Details
-
Story
-
Resolution: Won't Do
-
Undefined
-
None
-
None
-
False
-
False
Description
Spike User Stories
As a developer building applications on OpenShift
I want to have access to RHEL subscription content in builds
So that I can install RPMs in my application which require a Red Hat subscription
As a cluster admin with 3rd party tenant users
I do not want to expose my RHEL content access certificate to users
So that third parties use my certificate to access RHEL content in violation of our contract with Red Hat.
As a cluster administrator
I want to control which namespaces and service accounts have access to the RHEL content access certificate
So that only users with permission to consume RHEL content can do so.
Acceptance Criteria
Answer the following:
1. Should we have a well known `SharedSecret` which is created along with the cluster simple content access certificate? Not by default, this should require some form of config to be set to true.
2. Should there be default RBAC associated with this `SharedSecret`? For instance, should all `builder` service accounts have permission to use the well known `SharedSecret`? Not by default, though there should be some form of config to set this to true.
3. If yes to 1 and 2, which component(s) should be responsible for creating the well known secret and associated RBAC? TBD, likely a combination of the Insights Operator and openshift-controller-manager-operator.
We need to update our EPs for subscription content access so the process is clear and coherent.
Docs Impact
None
PX Impact
None
QE Impact
None
Notes
Some customers run OpenShift as a service for other users (multi-tenant). Their entitlement should not be shared by default since the entitlement does not belong to the end user.
The creation of the `SharedSecret` that exposes the simple content access certificate should be a day 2 action.
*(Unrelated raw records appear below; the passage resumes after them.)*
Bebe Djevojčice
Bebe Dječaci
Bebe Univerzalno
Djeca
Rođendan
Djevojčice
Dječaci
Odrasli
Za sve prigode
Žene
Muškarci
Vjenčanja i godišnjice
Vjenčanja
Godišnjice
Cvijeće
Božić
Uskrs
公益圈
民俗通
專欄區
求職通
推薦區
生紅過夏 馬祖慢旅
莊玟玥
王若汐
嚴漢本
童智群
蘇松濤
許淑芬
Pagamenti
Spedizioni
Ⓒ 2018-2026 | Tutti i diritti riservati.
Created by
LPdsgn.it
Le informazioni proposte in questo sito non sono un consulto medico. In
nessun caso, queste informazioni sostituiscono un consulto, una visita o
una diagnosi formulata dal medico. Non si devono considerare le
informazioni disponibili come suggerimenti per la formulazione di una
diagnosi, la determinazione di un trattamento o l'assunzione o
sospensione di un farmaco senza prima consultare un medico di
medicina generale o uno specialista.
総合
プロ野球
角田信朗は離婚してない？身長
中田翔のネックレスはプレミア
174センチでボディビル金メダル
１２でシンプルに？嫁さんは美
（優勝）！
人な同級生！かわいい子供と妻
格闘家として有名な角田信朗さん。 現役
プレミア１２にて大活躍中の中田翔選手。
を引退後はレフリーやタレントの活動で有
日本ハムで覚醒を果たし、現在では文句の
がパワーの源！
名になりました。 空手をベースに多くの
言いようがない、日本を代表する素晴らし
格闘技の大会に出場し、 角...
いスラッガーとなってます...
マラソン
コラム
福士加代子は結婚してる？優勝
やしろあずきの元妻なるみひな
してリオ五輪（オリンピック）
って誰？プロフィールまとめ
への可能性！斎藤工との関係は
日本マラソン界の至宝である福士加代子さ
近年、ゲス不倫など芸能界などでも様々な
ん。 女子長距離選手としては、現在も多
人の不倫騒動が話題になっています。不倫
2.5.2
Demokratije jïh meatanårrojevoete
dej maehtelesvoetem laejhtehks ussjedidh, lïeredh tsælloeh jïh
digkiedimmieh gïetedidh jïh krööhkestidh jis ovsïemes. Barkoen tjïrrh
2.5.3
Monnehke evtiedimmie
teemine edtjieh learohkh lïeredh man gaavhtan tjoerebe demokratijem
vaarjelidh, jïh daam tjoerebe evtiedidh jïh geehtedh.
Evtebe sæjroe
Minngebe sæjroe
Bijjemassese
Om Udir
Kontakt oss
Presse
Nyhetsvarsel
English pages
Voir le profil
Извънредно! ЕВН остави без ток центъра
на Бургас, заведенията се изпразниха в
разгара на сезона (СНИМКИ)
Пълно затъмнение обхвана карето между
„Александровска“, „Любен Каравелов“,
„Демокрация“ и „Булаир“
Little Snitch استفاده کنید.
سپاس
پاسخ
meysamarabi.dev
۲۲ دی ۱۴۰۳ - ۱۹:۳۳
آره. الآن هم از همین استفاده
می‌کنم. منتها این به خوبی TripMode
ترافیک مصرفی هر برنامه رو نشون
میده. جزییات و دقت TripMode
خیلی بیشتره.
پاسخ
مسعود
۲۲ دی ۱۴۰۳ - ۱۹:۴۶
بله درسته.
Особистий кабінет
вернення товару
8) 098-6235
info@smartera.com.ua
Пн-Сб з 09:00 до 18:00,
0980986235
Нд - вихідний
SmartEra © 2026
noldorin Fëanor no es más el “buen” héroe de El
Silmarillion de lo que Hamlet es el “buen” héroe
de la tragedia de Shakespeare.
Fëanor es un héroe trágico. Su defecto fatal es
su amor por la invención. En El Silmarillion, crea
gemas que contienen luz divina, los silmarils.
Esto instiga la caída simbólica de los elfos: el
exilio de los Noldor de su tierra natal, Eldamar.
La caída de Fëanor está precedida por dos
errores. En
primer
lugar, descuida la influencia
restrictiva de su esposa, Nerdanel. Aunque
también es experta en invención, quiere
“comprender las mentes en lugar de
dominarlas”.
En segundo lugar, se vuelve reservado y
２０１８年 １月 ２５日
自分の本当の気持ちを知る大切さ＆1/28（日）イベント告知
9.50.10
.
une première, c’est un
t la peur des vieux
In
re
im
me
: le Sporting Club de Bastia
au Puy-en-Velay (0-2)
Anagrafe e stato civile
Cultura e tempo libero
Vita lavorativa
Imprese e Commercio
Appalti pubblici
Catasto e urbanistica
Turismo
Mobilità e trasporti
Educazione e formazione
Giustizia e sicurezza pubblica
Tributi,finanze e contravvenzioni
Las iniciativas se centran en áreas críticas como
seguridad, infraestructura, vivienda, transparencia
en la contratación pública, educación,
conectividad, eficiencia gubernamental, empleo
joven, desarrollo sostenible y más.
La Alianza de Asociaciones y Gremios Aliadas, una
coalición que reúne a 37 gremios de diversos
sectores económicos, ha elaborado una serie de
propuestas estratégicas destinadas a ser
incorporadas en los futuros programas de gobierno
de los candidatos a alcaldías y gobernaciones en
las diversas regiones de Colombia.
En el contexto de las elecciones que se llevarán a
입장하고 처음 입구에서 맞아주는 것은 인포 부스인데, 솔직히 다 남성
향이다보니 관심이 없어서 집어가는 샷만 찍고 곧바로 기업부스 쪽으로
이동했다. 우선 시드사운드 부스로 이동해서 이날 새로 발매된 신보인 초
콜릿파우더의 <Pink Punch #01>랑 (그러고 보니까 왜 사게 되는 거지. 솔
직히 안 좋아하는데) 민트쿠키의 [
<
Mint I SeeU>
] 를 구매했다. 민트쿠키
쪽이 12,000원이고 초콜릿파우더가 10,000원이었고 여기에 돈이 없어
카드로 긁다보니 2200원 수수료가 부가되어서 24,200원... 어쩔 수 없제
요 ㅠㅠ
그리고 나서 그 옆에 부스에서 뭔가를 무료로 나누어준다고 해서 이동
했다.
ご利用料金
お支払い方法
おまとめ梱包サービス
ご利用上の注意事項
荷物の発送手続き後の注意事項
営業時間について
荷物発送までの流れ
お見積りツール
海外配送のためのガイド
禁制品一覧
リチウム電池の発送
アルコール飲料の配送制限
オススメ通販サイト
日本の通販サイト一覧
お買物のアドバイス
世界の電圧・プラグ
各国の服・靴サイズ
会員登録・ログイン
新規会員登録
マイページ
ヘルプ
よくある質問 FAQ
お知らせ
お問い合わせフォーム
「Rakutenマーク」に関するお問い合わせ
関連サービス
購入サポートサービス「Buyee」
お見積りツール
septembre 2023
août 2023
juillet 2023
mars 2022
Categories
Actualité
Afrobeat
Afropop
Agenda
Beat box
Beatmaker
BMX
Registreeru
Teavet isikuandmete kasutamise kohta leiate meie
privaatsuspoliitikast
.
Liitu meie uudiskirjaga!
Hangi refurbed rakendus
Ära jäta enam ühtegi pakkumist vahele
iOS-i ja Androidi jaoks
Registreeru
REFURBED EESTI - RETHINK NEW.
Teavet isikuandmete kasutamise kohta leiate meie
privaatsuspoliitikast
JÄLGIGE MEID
Similar story with creating the RBAC for all builder service accounts. The Insights operator has configuration which prevents the downloading of the SCA certificate - this is something we can take advantage of or build on top of.
Safest course is to ensure that this capability is opt-in. The global opt in process should be simple - for example, changing an OpenShift cluster config API.
We should also have a "plan B" approach where service accounts can opt into using the SharedSecret on a namespace/service account level.